- IPC code: BUR
- NPC: National Paralympic Committee Burkina Faso

in London
- Competitors: 2 in 1 sport
- Flag bearer: Kadidia Nikiema
- Medals: Gold 0 Silver 0 Bronze 0 Total 0

Summer Paralympics appearances (overview)
- 1992; 1996; 2000; 2004; 2008; 2012; 2016; 2020; 2024;

= Burkina Faso at the 2012 Summer Paralympics =

Burkina Faso sent a delegation to the 2012 Summer Paralympics in London, United Kingdom, from 29 August to 9 September 2012. This was the country's fifth appearance at a Summer Paralympic Games. The Burkinese delegation to London consisted of two athletes, Lassane Gasbeogo and Kadidia Nikiema, who competed in wheelchair cycling at the Brands Hatch race circuit in Kent. Neither athlete won any medals in their respective events, with the best finish of Burkina Faso at these Paralympics coming from Nikiema in the women's road trial H3 race with a sixth-place result.

_ _ _ _

* **Task objective**
Write the next few sentences of the piece on Burkina Faso at the 2012 Summer Paralympics, starting right after its last sentence. The rows that come after this text aren't needed for anything here.

_ _ _ _

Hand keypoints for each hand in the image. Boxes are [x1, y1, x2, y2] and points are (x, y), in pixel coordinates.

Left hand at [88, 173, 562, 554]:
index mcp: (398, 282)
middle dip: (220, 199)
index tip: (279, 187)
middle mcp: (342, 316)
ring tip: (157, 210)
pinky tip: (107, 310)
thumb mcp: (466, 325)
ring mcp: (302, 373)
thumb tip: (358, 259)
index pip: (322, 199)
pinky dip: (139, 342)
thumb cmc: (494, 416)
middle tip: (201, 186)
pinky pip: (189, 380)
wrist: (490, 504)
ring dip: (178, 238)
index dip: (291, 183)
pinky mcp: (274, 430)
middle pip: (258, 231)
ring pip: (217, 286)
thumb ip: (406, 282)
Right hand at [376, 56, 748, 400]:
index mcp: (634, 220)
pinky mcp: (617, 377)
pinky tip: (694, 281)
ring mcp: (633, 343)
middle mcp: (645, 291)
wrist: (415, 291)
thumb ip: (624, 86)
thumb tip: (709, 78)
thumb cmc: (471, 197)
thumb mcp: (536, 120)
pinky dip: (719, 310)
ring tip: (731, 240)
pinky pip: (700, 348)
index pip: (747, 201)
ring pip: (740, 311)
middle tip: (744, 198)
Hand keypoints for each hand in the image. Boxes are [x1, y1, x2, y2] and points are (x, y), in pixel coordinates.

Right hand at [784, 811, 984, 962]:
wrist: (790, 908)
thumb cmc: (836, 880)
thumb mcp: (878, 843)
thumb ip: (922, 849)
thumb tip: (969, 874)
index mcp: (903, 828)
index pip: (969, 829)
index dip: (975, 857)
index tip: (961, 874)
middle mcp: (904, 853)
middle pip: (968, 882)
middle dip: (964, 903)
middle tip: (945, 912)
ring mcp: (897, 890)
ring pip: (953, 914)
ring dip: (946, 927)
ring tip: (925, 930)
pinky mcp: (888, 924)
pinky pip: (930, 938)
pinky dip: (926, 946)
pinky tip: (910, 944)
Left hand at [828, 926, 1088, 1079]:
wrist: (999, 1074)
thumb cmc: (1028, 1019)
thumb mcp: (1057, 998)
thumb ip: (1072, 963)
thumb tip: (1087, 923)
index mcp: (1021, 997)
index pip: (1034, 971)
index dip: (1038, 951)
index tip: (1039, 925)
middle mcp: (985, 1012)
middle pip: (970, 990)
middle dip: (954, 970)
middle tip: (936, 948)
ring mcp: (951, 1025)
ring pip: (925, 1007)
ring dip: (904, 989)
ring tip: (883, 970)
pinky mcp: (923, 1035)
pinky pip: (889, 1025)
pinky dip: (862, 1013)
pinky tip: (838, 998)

_ _ _ _

* **Exercise result**
==Background==
===Preview===
Burkina Faso made its debut in the Paralympic movement at the 1992 Summer Paralympics in Barcelona. Except for the 2004 Summer Paralympics, the country has competed in every Summer Paralympic Games since, making London its fifth appearance in the quadrennial event. Burkina Faso had not won any Paralympic medals entering the London Games, and has yet to debut in the Winter Paralympic Games. The 2012 Summer Paralympics were held from 29 August to 9 September 2012 with a total of 4,237 athletes representing 164 National Paralympic Committees. Wheelchair cyclists Lassane Gasbeogo and Kadidia Nikiema were the two athletes sent by Burkina Faso to compete at the Games. Nikiema was selected as the flag bearer for the parade of nations during the opening ceremony.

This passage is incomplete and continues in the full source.